## PROVIDED TEXT
=-=-=

Hadoop abstracts parallelism (i.e., splitting up a computational task over more than one computer) by
providing a distributed platform that manages typical tasks, such as resource management (YARN),
data storage (HDFS), and computation (MapReduce). Without these components, you’d have to
program fault tolerance and parallelism into every MapReduce job and HDFS command and that
would be really hard to do.

Hadoop Scales Out Linearly
Hadoop does a good job maintaining linear scalability, which means that as certain aspects of the
distributed system scale, other aspects scale 1-to-1. Hadoop does this in a way that scales out (not
up), which means you can add to your existing system with newer or more powerful pieces. For
example, scaling up your refrigerator means you buy a larger refrigerator and trash your old one;
scaling out means you buy another refrigerator to sit beside your old one.
Some examples of scalability for Hadoop applications are shown in Figure 1-4.

=-=-=

## ENTRIES SUPPLIED
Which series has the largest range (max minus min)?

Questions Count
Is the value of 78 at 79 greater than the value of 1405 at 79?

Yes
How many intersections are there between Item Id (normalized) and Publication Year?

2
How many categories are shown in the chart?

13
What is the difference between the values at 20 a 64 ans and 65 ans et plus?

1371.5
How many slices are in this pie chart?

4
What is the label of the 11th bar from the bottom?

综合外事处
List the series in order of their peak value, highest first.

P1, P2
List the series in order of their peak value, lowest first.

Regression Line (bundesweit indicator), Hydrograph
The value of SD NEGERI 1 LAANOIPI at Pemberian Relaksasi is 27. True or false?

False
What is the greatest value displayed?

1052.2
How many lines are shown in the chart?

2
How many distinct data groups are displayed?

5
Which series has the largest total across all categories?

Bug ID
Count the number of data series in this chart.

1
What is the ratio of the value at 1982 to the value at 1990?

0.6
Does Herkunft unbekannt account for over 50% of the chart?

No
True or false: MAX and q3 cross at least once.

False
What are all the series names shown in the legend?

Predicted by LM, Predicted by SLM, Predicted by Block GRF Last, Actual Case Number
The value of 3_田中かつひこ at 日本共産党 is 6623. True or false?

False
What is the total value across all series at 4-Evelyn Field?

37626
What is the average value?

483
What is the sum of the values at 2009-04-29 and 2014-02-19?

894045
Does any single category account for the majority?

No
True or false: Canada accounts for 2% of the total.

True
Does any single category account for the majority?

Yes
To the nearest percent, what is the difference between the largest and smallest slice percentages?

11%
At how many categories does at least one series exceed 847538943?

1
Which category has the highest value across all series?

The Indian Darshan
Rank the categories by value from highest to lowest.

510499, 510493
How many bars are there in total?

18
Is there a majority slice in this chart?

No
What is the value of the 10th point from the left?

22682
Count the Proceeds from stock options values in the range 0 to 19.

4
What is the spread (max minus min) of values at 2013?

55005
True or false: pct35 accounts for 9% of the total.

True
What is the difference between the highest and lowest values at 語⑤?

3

=-=-=

## WORK TASK 1
Write out a stretch of the Hadoop passage word for word, starting at the words "Hadoop Scales Out" and stopping after "your old one.".
## WORK TASK 2
According to the Hadoop passage, which component handles resource management?
The listing was drawn from a separate source and has no connection to the Hadoop passage.

## RESPONSE AREA 1
Hadoop Scales Out Linearly
Hadoop does a good job maintaining linear scalability, which means that as certain aspects of the
distributed system scale, other aspects scale 1-to-1. Hadoop does this in a way that scales out (not
up), which means you can add to your existing system with newer or more powerful pieces. For
example, scaling up your refrigerator means you buy a larger refrigerator and trash your old one;
scaling out means you buy another refrigerator to sit beside your old one.

## RESPONSE AREA 2
YARN